Director Duties to Creditors of the Company

Problem: Lawfulness of dividend amounts paid to shareholders 10 years before liquidation

Outcome: The dividend was lawful as at the time of making the dividend payment the company’s assets exceeded its liabilities, and the reiterated the director’s duties towards creditors of a company.

Brief Summary of the Insolvency Claim

In October 2022, the Supreme Court handed down its judgment in BTI 2014 LLC v. Sequana S.A. [2022] UKSC 25 and provided vital guidance in which directors must have regard to the interests of creditors under s.172(3) of the Companies Act 2006 (also commonly known as the “creditors’ interests duty”).

The judgment raises important considerations for directors in evaluating the solvency of their company, especially those facing significant liabilities.

In May 2009, directors of a company named Arjo Wiggins Appleton Limited (“AWA”) distributed a dividend in the amount of €135 million to its only shareholder, namely Sequana SA (“the May Dividend”), which extinguished by way of set-off almost the whole of a slightly larger debt which Sequana owed to AWA.

It is important to note that at the time of the dividend payment, AWA was solvent (pursuant to its cash flow and balance sheet), its assets exceeded its liabilities and it was able to pay its debts as they fell due. As such, it is common ground that the May dividend was lawful, in the sense that it complied with the statutory scheme regulating payment of dividends in Part 23 of the Companies Act 2006 and with the common law rules about the maintenance of capital.

However, AWA had a long-term pollution-related contingent in place of an uncertain amount relating to the need to clean up a polluted river together with an uncertainty as to the value of one class of its assets (an insurance portfolio). This gave rise to a ‘real’ risk that AWA might become insolvent in the future, although insolvency was not ‘probable’. After almost a decade, this risk materialised and on or around October 2018, AWA went into administration.

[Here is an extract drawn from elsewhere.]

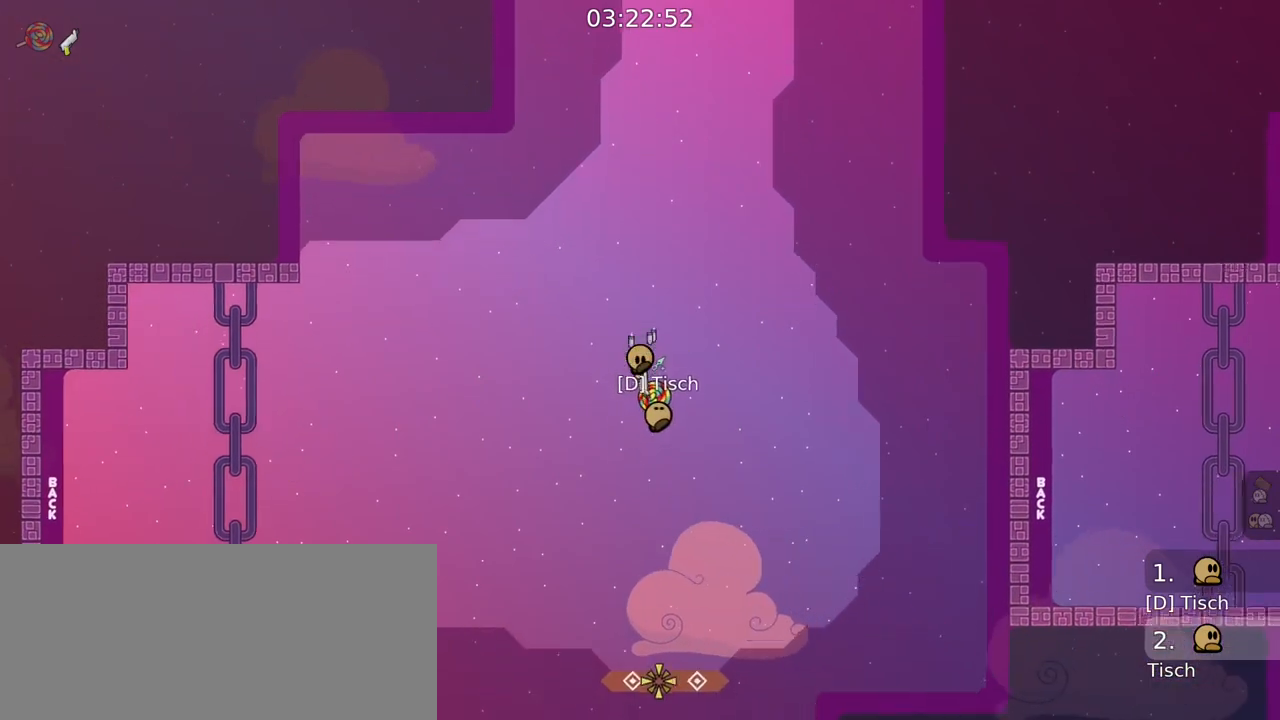
{"keys": [], "mouse": ["left", "right"], "events": [[167, "mouse_right", "down"], [483, "mouse_left", "down"]]}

An assignee of AWA’s claims, namely BT1 2014 LLC, sought to recover this dividend payment from the directors of AWA on the basis that they did not act in the best interest of its creditors. Meanwhile AWA’s main creditor applied to have the May dividend set aside as a transaction at an undervalue intended to prejudice creditors, under section 423 of the Insolvency Act 1986.

The Supreme Court Judgment

This appeal provided the first opportunity for the Supreme Court to address the existence, scope and engagement of an alleged duty of company directors to consider, or to act in accordance with, the interests of the company’s creditors when the company becomes insolvent, or when it approaches, or is at real risk of, insolvency.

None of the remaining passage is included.